Source texts of formatted documents
Content starts

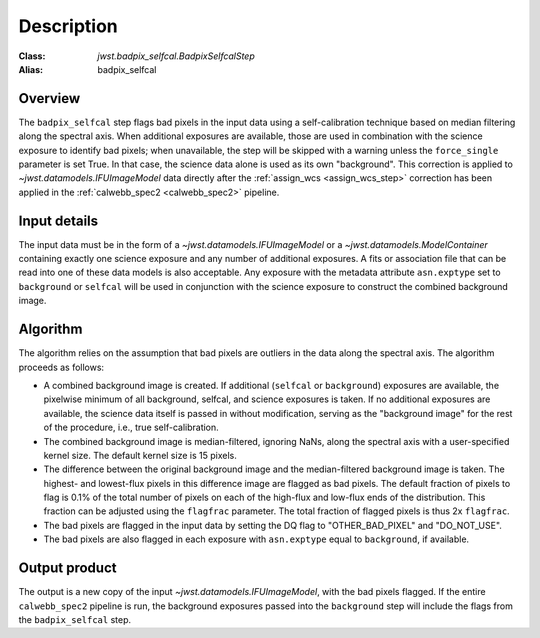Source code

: Description
===========

:Class: `jwst.badpix_selfcal.BadpixSelfcalStep`
:Alias: badpix_selfcal

Overview
--------
The ``badpix_selfcal`` step flags bad pixels in the input data using a self-calibration 
technique based on median filtering along the spectral axis. 
When additional exposures are available, those are used in combination with the science
exposure to identify bad pixels; when unavailable, the step will be skipped with a warning
unless the ``force_single`` parameter is set True. In that case, the science data alone is
used as its own "background".
This correction is applied to `~jwst.datamodels.IFUImageModel` data
directly after the :ref:`assign_wcs <assign_wcs_step>` correction has been applied
in the :ref:`calwebb_spec2 <calwebb_spec2>` pipeline.

Input details
-------------
The input data must be in the form of a `~jwst.datamodels.IFUImageModel` or
a `~jwst.datamodels.ModelContainer` containing exactly one
science exposure and any number of additional exposures.
A fits or association file 
that can be read into one of these data models is also acceptable.
Any exposure with the metadata attribute ``asn.exptype`` set to 
``background`` or ``selfcal`` will be used in conjunction with the science
exposure to construct the combined background image. 

Algorithm
---------
The algorithm relies on the assumption that bad pixels are outliers in the data along
the spectral axis. The algorithm proceeds as follows:

* A combined background image is created. If additional (``selfcal`` or ``background``)
  exposures are available, 
  the pixelwise minimum of all background, selfcal, and science exposures is taken. 
  If no additional exposures are available, the science data itself is passed in 
  without modification, serving as the "background image" for the rest of the procedure, 
  i.e., true self-calibration.
* The combined background image is median-filtered, ignoring NaNs, along the spectral axis 
  with a user-specified kernel size. The default kernel size is 15 pixels.
* The difference between the original background image and the median-filtered background image
  is taken. The highest- and lowest-flux pixels in this difference image are
  flagged as bad pixels. The default fraction of pixels to flag is 0.1% of the total number of pixels
  on each of the high-flux and low-flux ends of the distribution. This fraction can be adjusted
  using the ``flagfrac`` parameter. The total fraction of flagged pixels is thus 2x ``flagfrac``.
* The bad pixels are flagged in the input data by setting the DQ flag to
  "OTHER_BAD_PIXEL" and "DO_NOT_USE".
* The bad pixels are also flagged in each exposure with ``asn.exptype`` equal to ``background``,
  if available.

Output product
--------------
The output is a new copy of the input `~jwst.datamodels.IFUImageModel`, with the
bad pixels flagged.  If the entire ``calwebb_spec2`` pipeline is run, the background
exposures passed into the ``background`` step will include the flags from the
``badpix_selfcal`` step.
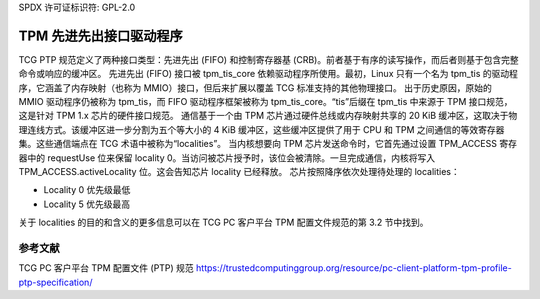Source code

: SPDX 许可证标识符: GPL-2.0

=========================
TPM 先进先出接口驱动程序
=========================

TCG PTP 规范定义了两种接口类型：先进先出 (FIFO) 和控制寄存器基 (CRB)。前者基于有序的读写操作，而后者则基于包含完整命令或响应的缓冲区。
先进先出 (FIFO) 接口被 tpm_tis_core 依赖驱动程序所使用。最初，Linux 只有一个名为 tpm_tis 的驱动程序，它涵盖了内存映射（也称为 MMIO）接口，但后来扩展以覆盖 TCG 标准支持的其他物理接口。
出于历史原因，原始的 MMIO 驱动程序仍被称为 tpm_tis，而 FIFO 驱动程序框架被称为 tpm_tis_core。“tis”后缀在 tpm_tis 中来源于 TPM 接口规范，这是针对 TPM 1.x 芯片的硬件接口规范。
通信基于一个由 TPM 芯片通过硬件总线或内存映射共享的 20 KiB 缓冲区，这取决于物理连线方式。该缓冲区进一步分割为五个等大小的 4 KiB 缓冲区，这些缓冲区提供了用于 CPU 和 TPM 之间通信的等效寄存器集。这些通信端点在 TCG 术语中被称为“localities”。
当内核想要向 TPM 芯片发送命令时，它首先通过设置 TPM_ACCESS 寄存器中的 requestUse 位来保留 locality 0。当访问被芯片授予时，该位会被清除。一旦完成通信，内核将写入 TPM_ACCESS.activeLocality 位。这会告知芯片 locality 已经释放。
芯片按照降序依次处理待处理的 localities：

- Locality 0 优先级最低
- Locality 5 优先级最高

关于 localities 的目的和含义的更多信息可以在 TCG PC 客户平台 TPM 配置文件规范的第 3.2 节中找到。

参考文献
==========

TCG PC 客户平台 TPM 配置文件 (PTP) 规范
https://trustedcomputinggroup.org/resource/pc-client-platform-tpm-profile-ptp-specification/
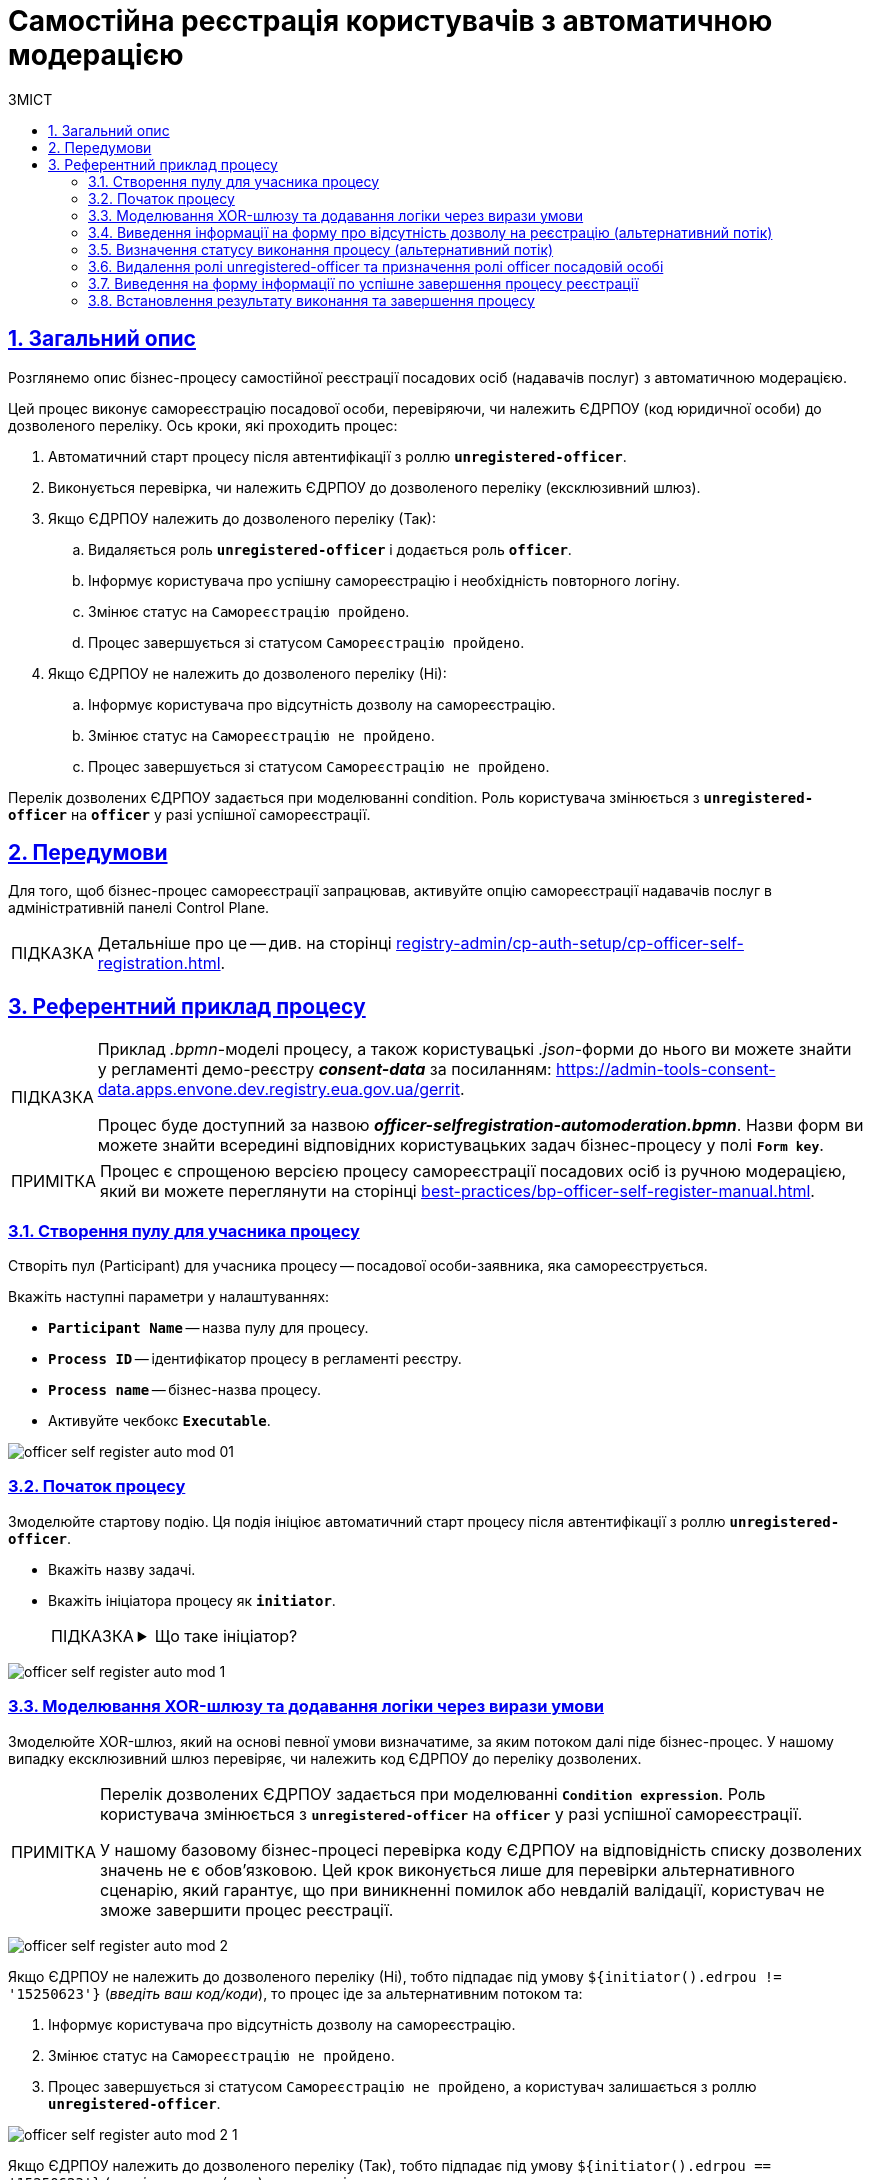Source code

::toc-title: ЗМІСТ
:toc: auto
:toclevels: 5
:experimental:
:important-caption:     ВАЖЛИВО
:note-caption:          ПРИМІТКА
:tip-caption:           ПІДКАЗКА
:warning-caption:       ПОПЕРЕДЖЕННЯ
:caution-caption:       УВАГА
:example-caption:           Приклад
:figure-caption:            Зображення
:table-caption:             Таблиця
:appendix-caption:          Додаток
:sectnums:
:sectnumlevels: 5
:sectanchors:
:sectlinks:
:partnums:

= Самостійна реєстрація користувачів з автоматичною модерацією

== Загальний опис

Розглянемо опис бізнес-процесу самостійної реєстрації посадових осіб (надавачів послуг) з автоматичною модерацією.

Цей процес виконує самореєстрацію посадової особи, перевіряючи, чи належить ЄДРПОУ (код юридичної особи) до дозволеного переліку. Ось кроки, які проходить процес:

. Автоматичний старт процесу після автентифікації з роллю *`unregistered-officer`*.

. Виконується перевірка, чи належить ЄДРПОУ до дозволеного переліку (ексклюзивний шлюз).

. Якщо ЄДРПОУ належить до дозволеного переліку (Так):
.. Видаляється роль *`unregistered-officer`* і додається роль *`officer`*.
.. Інформує користувача про успішну самореєстрацію і необхідність повторного логіну.
.. Змінює статус на `Самореєстрацію пройдено`.
.. Процес завершується зі статусом `Самореєстрацію пройдено`.

. Якщо ЄДРПОУ не належить до дозволеного переліку (Ні):
.. Інформує користувача про відсутність дозволу на самореєстрацію.
.. Змінює статус на `Самореєстрацію не пройдено`.
.. Процес завершується зі статусом `Самореєстрацію не пройдено`.

Перелік дозволених ЄДРПОУ задається при моделюванні condition. Роль користувача змінюється з *`unregistered-officer`* на *`officer`* у разі успішної самореєстрації.

== Передумови

Для того, щоб бізнес-процес самореєстрації запрацював, активуйте опцію самореєстрації надавачів послуг в адміністративній панелі Control Plane.

TIP: Детальніше про це -- див. на сторінці xref:registry-admin/cp-auth-setup/cp-officer-self-registration.adoc[].

== Референтний приклад процесу

[TIP]
====
Приклад _.bpmn_-моделі процесу, а також користувацькі _.json_-форми до нього ви можете знайти у регламенті демо-реєстру *_consent-data_* за посиланням:
https://admin-tools-consent-data.apps.envone.dev.registry.eua.gov.ua/gerrit.

Процес буде доступний за назвою *_officer-selfregistration-automoderation.bpmn_*. Назви форм ви можете знайти всередині відповідних користувацьких задач бізнес-процесу у полі *`Form key`*.
====

NOTE: Процес є спрощеною версією процесу самореєстрації посадових осіб із ручною модерацією, який ви можете переглянути на сторінці xref:best-practices/bp-officer-self-register-manual.adoc[].

=== Створення пулу для учасника процесу

Створіть пул (Participant) для учасника процесу -- посадової особи-заявника, яка самореєструється.

Вкажіть наступні параметри у налаштуваннях:

* *`Participant Name`* -- назва пулу для процесу.
* *`Process ID`* -- ідентифікатор процесу в регламенті реєстру.
* *`Process name`* -- бізнес-назва процесу.
* Активуйте чекбокс `*Executable*`.

image:best-practices/officer-auto-register/auto-moderation/officer-self-register-auto-mod-01.png[]

=== Початок процесу

Змоделюйте стартову подію. Ця подія ініціює автоматичний старт процесу після автентифікації з роллю *`unregistered-officer`*.

* Вкажіть назву задачі.
* Вкажіть ініціатора процесу як *`initiator`*.
+
[TIP]
====
[%collapsible]
.Що таке ініціатор?
=====
*`"Start initiator = initiator"`* вказує на те, що значення ініціатора (тобто особи чи системи, яка розпочала процес) буде встановлено як *`initiator`*.

У контексті бізнес-процесів, ініціатор -- це той, хто починає процес або відповідає за його запуск. Зазвичай, ініціатор -- це користувач, який викликає дію, або система, яка автоматично розпочинає процес.

У цьому випадку, `initiator` може бути використаний для ідентифікації особи чи системи, що стартували процес, у подальших етапах бізнес-процесу або для контролю доступу до ресурсів.
=====
====

image:best-practices/officer-auto-register/auto-moderation/officer-self-register-auto-mod-1.png[]

=== Моделювання XOR-шлюзу та додавання логіки через вирази умови

Змоделюйте XOR-шлюз, який на основі певної умови визначатиме, за яким потоком далі піде бізнес-процес. У нашому випадку ексклюзивний шлюз перевіряє, чи належить код ЄДРПОУ до переліку дозволених.

[NOTE]
====
Перелік дозволених ЄДРПОУ задається при моделюванні *`Condition expression`*. Роль користувача змінюється з *`unregistered-officer`* на *`officer`* у разі успішної самореєстрації.

У нашому базовому бізнес-процесі перевірка коду ЄДРПОУ на відповідність списку дозволених значень не є обов'язковою. Цей крок виконується лише для перевірки альтернативного сценарію, який гарантує, що при виникненні помилок або невдалій валідації, користувач не зможе завершити процес реєстрації.
====

image:best-practices/officer-auto-register/auto-moderation/officer-self-register-auto-mod-2.png[]

Якщо ЄДРПОУ не належить до дозволеного переліку (Ні), тобто підпадає під умову `${initiator().edrpou != '15250623'}` (_введіть ваш код/коди_), то процес іде за альтернативним потоком та:

. Інформує користувача про відсутність дозволу на самореєстрацію.
. Змінює статус на `Самореєстрацію не пройдено`.
. Процес завершується зі статусом `Самореєстрацію не пройдено`, а користувач залишається з роллю *`unregistered-officer`*.

image:best-practices/officer-auto-register/auto-moderation/officer-self-register-auto-mod-2-1.png[]

Якщо ЄДРПОУ належить до дозволеного переліку (Так), тобто підпадає під умову `${initiator().edrpou == '15250623'}` (_введіть ваш код/коди_), то процес іде за основним потоком та:

. Видаляється роль *`unregistered-officer`* і додається роль *`officer`*.
. Інформує користувача про успішну самореєстрацію і необхідність повторного логіну.
. Змінює статус на `Самореєстрацію пройдено`.
. Процес завершується зі статусом `Самореєстрацію пройдено`.

image:best-practices/officer-auto-register/auto-moderation/officer-self-register-auto-mod-2-2.png[]

=== Виведення інформації на форму про відсутність дозволу на реєстрацію (альтернативний потік)

Ця задача є користувацькою задачею (*User Task*) і призначена для надання інформації користувачеві про відсутність дозволу на реєстрацію.

Ця задача призначена для ініціатора процесу (*`camunda:assignee="${initiator}"`*), який є заявником. Форма, пов'язана з цією задачею, має ключ *`selfregistration-denied-automoderation`* (`camunda:formKey="selfregistration-denied-automoderation"`), який відображає форму з інформацією про відсутність дозволу на реєстрацію.

Виконайте налаштування наступним чином: ::

. У полі `Name` введіть назву користувацької задачі.
. Застосуйте шаблон делегата для цієї задачі -- *User Form*.
. Поєднайте користувацьку задачу із UI-формою за допомогою параметра *`Form key`*. Введіть значення *`selfregistration-denied-automoderation`*.
. У полі *`Assignee`* вкажіть змінну для особи, якій призначається поточна задача, -- *`${initiator}`*.

image:best-practices/officer-auto-register/auto-moderation/officer-self-register-auto-mod-3.png[]

Далі встановлюється результат виконання, що реєстрацію не пройдено й відбувається завершення процесу відповідно до кінцевої події в альтернативному потоці.

=== Визначення статусу виконання процесу (альтернативний потік)

Ця задача встановлює результат виконання процесу "Самореєстрацію не пройдено" за допомогою шаблону делегата *`defineBusinessProcessStatusDelegate`*. Задача приймає вхідні дані з попередньої задачі та передає результат до наступного етапу процесу.

Встановіть результат виконання: ::

. Оберіть шаблон делегата *Define business process status* у списку доступних.
. У полі Status введіть статус -- `Самореєстрацію не пройдено`.

image:best-practices/officer-auto-register/auto-moderation/officer-self-register-auto-mod-4.png[]

=== Видалення ролі unregistered-officer та призначення ролі officer посадовій особі

Після підтвердження реєстрації, дані передаються до сервісної задачі, яка використовує делегат *`Save user roles`* для перепризначення ролей користувачам та збереження їх до БД Keycloak.

Ця задача виконує наступні дії:

. Видаляє роль *`unregistered-officer`* у користувача, який проходить самореєстрацію.
. Додає роль officer до користувача після успішної самореєстрації.

Задача використовує делегат *`${keycloakSaveUserRoleConnectorDelegate}`*, який взаємодіє з Keycloak для зміни ролей користувача. Інформація про ролі та інші параметри передаються через input-параметри:

* *`realm`* встановлюється як *`OFFICER`*.
* *`roles`* містить список ролей, які будуть додані користувачу (у цьому випадку -- *`officer`*).
* *`username`* отримує значення імені користувача, який проходить самореєстрацію (*`${initiator().userName}`*).
* *`roleType`* встановлюється на *`ALL ROLES`*, що вказує на те, що зміни будуть застосовані до всіх ролей користувача.

image:best-practices/officer-auto-register/auto-moderation/officer-self-register-auto-mod-5.png[]

TIP: Детальніше про делегат ви можете переглянути на сторінці xref:bp-modeling/bp/element-templates/bp-element-templates-installation-configuration.adoc#save-user-roles[Збереження ролей користувачів до Keycloak (Save user roles)].

=== Виведення на форму інформації по успішне завершення процесу реєстрації

Ця задача (*User Task*) відображає інформаційне повідомлення для користувача після успішної самореєстрації. Користувач повинен переглянути інформацію та підтвердити її перегляд. Задача використовує шаблон форми *`User form`* та ключ форми *`selfregistration-success`* для відображення відповідного інтерфейсу користувача. Задача призначена для виконання ініціатором процесу самореєстрації (*`${initiator}`*).

Виконайте наступні налаштування: ::

. У полі `Name` введіть назву користувацької задачі.
. Застосуйте шаблон делегата для цієї задачі -- *User Form*.
. Поєднайте користувацьку задачу із UI-формою за допомогою параметра *`Form key`*. Введіть значення *`selfregistration-success`*.
. У полі *`Assignee`* вкажіть змінну для особи, якій призначається поточна задача, -- *`${initiator}`*.

image:best-practices/officer-auto-register/auto-moderation/officer-self-register-auto-mod-6.png[]

=== Встановлення результату виконання та завершення процесу

У наступних задачах встановіть результат виконання процесу, використавши для цього сервісну задачу та делегат *Define business process status*, та закінчіть процес подією завершення (*End event*).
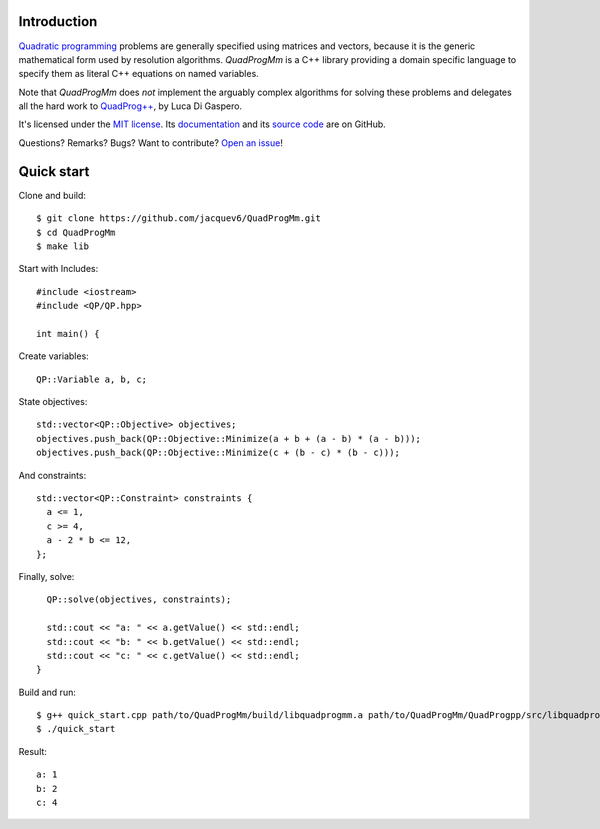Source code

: Introduction
============

`Quadratic programming <http://en.wikipedia.org/wiki/Quadratic_programming>`_ problems are generally specified
using matrices and vectors, because it is the generic mathematical form used by resolution algorithms.
*QuadProgMm* is a C++ library providing a domain specific language to specify them as literal C++ equations on named variables.

Note that *QuadProgMm* does *not* implement the arguably complex algorithms for solving these problems
and delegates all the hard work to `QuadProg++ <https://github.com/liuq/QuadProgpp>`_, by Luca Di Gaspero.

It's licensed under the `MIT license <http://choosealicense.com/licenses/mit/>`__.
Its `documentation <http://jacquev6.github.io/QuadProgMm>`__
and its `source code <https://github.com/jacquev6/QuadProgMm>`__ are on GitHub.

Questions? Remarks? Bugs? Want to contribute? `Open an issue <https://github.com/jacquev6/QuadProgMm/issues>`__!

Quick start
===========

Clone and build::

    $ git clone https://github.com/jacquev6/QuadProgMm.git
    $ cd QuadProgMm
    $ make lib

.. BEGIN SECTION quick_start.cpp

Start with Includes::

    #include <iostream>
    #include <QP/QP.hpp>

    int main() {

Create variables::

      QP::Variable a, b, c;

State objectives::

      std::vector<QP::Objective> objectives;
      objectives.push_back(QP::Objective::Minimize(a + b + (a - b) * (a - b)));
      objectives.push_back(QP::Objective::Minimize(c + (b - c) * (b - c)));

And constraints::

      std::vector<QP::Constraint> constraints {
        a <= 1,
        c >= 4,
        a - 2 * b <= 12,
      };

Finally, solve::

      QP::solve(objectives, constraints);

      std::cout << "a: " << a.getValue() << std::endl;
      std::cout << "b: " << b.getValue() << std::endl;
      std::cout << "c: " << c.getValue() << std::endl;
    }

.. END SECTION quick_start.cpp

Build and run::

    $ g++ quick_start.cpp path/to/QuadProgMm/build/libquadprogmm.a path/to/QuadProgMm/QuadProgpp/src/libquadprog.a -o quick_start
    $ ./quick_start

Result::

    a: 1
    b: 2
    c: 4
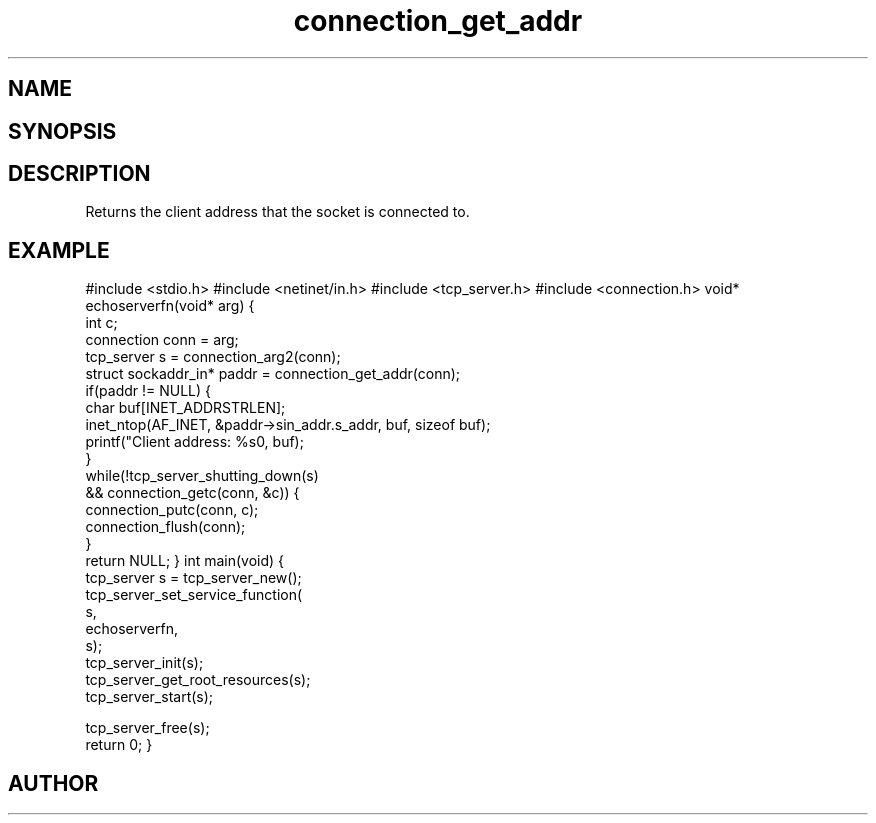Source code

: .TH connection_get_addr 3
.SH NAME
.Nm connection_get_addr
.Nd Get client IP address
.SH SYNOPSIS
.Fd #include <connection.h>
.Fo "struct sockaddr_in* connection_get_addr"
.Fa "connection conn"
.Fc
.SH DESCRIPTION
Returns the client address that the socket is connected to.
.SH EXAMPLE
.Bd -literal
#include <stdio.h>
#include <netinet/in.h>
#include <tcp_server.h>
#include <connection.h>
void* echoserverfn(void* arg)
{
   int c;
   connection conn = arg;
   tcp_server s = connection_arg2(conn);
   struct sockaddr_in* paddr = connection_get_addr(conn);
   if(paddr != NULL) {
      char buf[INET_ADDRSTRLEN];
      inet_ntop(AF_INET, &paddr->sin_addr.s_addr, buf, sizeof buf);
      printf("Client address: %s\n", buf);
   }
   while(!tcp_server_shutting_down(s) 
   && connection_getc(conn, &c)) {
      connection_putc(conn, c);
      connection_flush(conn);
   }
   return NULL;
}
int main(void)
{
   tcp_server s = tcp_server_new();
   tcp_server_set_service_function(
      s, 
      echoserverfn,
      s);
   tcp_server_init(s);
   tcp_server_get_root_resources(s);
   tcp_server_start(s);
   
   tcp_server_free(s);
   return 0;
}

.Ed
.SH AUTHOR
.An B. Augestad, bjorn.augestad@gmail.com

Content ends

REQUIRED ACTION: Taking the records above, print only and exactly the lines from the line with "У наступних задачах" to the line with "QP::Variable a, b, c;", both kept, and exclude pictures.

RESULT:
У наступних задачах встановіть результат виконання процесу, використавши для цього сервісну задачу та делегат *Define business process status*, та закінчіть процес подією завершення (*End event*).
Source code

: Introduction
============

`Quadratic programming <http://en.wikipedia.org/wiki/Quadratic_programming>`_ problems are generally specified
using matrices and vectors, because it is the generic mathematical form used by resolution algorithms.
*QuadProgMm* is a C++ library providing a domain specific language to specify them as literal C++ equations on named variables.

Note that *QuadProgMm* does *not* implement the arguably complex algorithms for solving these problems
and delegates all the hard work to `QuadProg++ <https://github.com/liuq/QuadProgpp>`_, by Luca Di Gaspero.

It's licensed under the `MIT license <http://choosealicense.com/licenses/mit/>`__.
Its `documentation <http://jacquev6.github.io/QuadProgMm>`__
and its `source code <https://github.com/jacquev6/QuadProgMm>`__ are on GitHub.

Questions? Remarks? Bugs? Want to contribute? `Open an issue <https://github.com/jacquev6/QuadProgMm/issues>`__!

Quick start
===========

Clone and build::

    $ git clone https://github.com/jacquev6/QuadProgMm.git
    $ cd QuadProgMm
    $ make lib

.. BEGIN SECTION quick_start.cpp

Start with Includes::

    #include <iostream>
    #include <QP/QP.hpp>

    int main() {

Create variables::

      QP::Variable a, b, c;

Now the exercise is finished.